Here we aim to highlight some of the statistical properties of calibration on internal nodes in BEAST 1.5, a commonly used Bayesian MCMC implementation, and give a new method of constructing a calibration prior that has more intuitive statistical properties when the tree is a random variable. Below we give two examples illustrating how the current implementation of calibration in BEAST may induce non-uniform prior distribution on the tree topology, and how the marginal prior distribution of the calibrated nodes may differ from the calibration density used to construct the tree prior. While the form of the calibrated tree prior can be computed directly for simple cases, in general, the precise relationship between the calibration densities used to construct the tree prior and the actual marginal priors on the calibrated nodes can only be investigated by direct simulation of the tree prior using Markov chain Monte Carlo (MCMC). When there is only a single calibration density, we introduce an alternative method of specifying the marginal prior distribution of the calibrated node directly. However, when using the existing calibration method, we recommend direction simulation of the tree prior as a standard precursor to all relaxed phylogenetic analyses involving internal node calibration densities.

### The Construction of a Calibrated Tree Prior in BEAST

When calibrating the divergence times of some internal nodes, the tree prior is constructed in BEAST using three main ingredients:

One or more “calibration densities,” each applied to the divergence time of the most recent common ancestor of a subset of the taxa.
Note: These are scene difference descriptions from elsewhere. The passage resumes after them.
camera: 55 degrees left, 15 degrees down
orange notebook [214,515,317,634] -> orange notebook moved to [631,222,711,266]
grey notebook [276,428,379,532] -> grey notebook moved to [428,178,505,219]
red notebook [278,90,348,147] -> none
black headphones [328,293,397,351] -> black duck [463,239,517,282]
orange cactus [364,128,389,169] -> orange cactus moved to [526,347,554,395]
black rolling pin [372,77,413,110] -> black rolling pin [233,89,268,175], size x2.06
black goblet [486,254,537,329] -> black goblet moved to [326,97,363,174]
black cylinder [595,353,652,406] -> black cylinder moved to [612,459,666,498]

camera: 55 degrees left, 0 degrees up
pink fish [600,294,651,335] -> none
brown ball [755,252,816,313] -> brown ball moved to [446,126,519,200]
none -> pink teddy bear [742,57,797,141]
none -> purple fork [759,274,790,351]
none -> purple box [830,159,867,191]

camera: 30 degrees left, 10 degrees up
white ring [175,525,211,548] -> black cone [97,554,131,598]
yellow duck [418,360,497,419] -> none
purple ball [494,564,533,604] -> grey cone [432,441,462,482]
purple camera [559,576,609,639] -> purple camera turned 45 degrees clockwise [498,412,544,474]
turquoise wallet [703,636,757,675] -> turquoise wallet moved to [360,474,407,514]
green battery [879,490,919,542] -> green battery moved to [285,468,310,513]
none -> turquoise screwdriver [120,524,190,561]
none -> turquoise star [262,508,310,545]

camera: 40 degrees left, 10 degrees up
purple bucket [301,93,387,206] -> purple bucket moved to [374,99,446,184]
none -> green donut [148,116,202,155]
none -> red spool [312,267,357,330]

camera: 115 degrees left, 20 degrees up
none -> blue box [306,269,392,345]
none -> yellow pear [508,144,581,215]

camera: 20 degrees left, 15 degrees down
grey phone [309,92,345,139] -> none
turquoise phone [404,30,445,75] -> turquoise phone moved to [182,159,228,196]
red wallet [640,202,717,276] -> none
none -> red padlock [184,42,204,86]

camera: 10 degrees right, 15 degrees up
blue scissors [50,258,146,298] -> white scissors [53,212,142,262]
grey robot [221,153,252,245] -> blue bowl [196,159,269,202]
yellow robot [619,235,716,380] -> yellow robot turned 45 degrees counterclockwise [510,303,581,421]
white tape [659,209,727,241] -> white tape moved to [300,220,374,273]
A parametric “tree prior” and associated hyperparameters and hyperpriors that specifiesspecify a density on the topology and all the divergence times of the tree.

Zero or more additional constraints on the topology in the form of subsets of taxa that are constrained to be monophyletic.

In BEAST, these ingredients are combined in a particular way to construct a prior distribution on time trees. The combination of the latter two ingredients is quite unproblematic from the point of view of interpretation. The resulting distribution is simply the relevant parametric “tree prior” *conditional* on the topological constraints. Although this interpretation is simple, it is worth noting that the resulting distribution of both the divergence times and (obviously) the tree topology will differ from the unconstrained distribution.

However, the first of these ingredients can be incorporated into the model in a number of ways. A general method for computing a conditional birth–death sampling prior for a tree with a fixed ranked topology has been described (Rannala and Yang 2005), but this is not suitable when we wish to infer the topology. For the birth–death model, the special case where the node in question is the root is given in Gernhard (2008), theorem 4.1 with k = 1. In BEAST, the calibration density is combined with the tree prior by simply taking their product. This ignores the overlap in state space of the two densities and we will call this the *multiplicative construction*. In papers applying BEAST, the calibration density is often known as the “calibration prior” or the “prior on the divergence times,” but we will avoid using the term prior, and use “calibration density” instead, since in the multiplicative construction this distribution does not correspond to the marginal prior distribution of the associated divergence time. If the birth rate and the calibration density are really independent sources of information about the phylogeny, then this may not be a bad method to construct the calibrated tree prior, although this construction certainly does not follow the rules of probability calculus. Specifically, the multiplicative construction is problematic in situations where the researcher expects the calibration prior to represent the marginal distribution of the calibrated node, and can lead to unexpected results.

For example, consider associating a calibration density on *T*_{AB}, the time of the most recent common ancestor (MRCA) of *A* and *B* in a three-taxon tree *A*,*B*,*C*. A Yule prior with a birth rate *λ* = 1 is used for the tree and an exponential density with mean 2 is used to calibrate *T*_{AB}. The density of *T*_{AB} obtained by running BEAST using only the prior is shown in Figure 1a. The same setup with a gamma (*γ*) calibration density is shown in Figure 1b.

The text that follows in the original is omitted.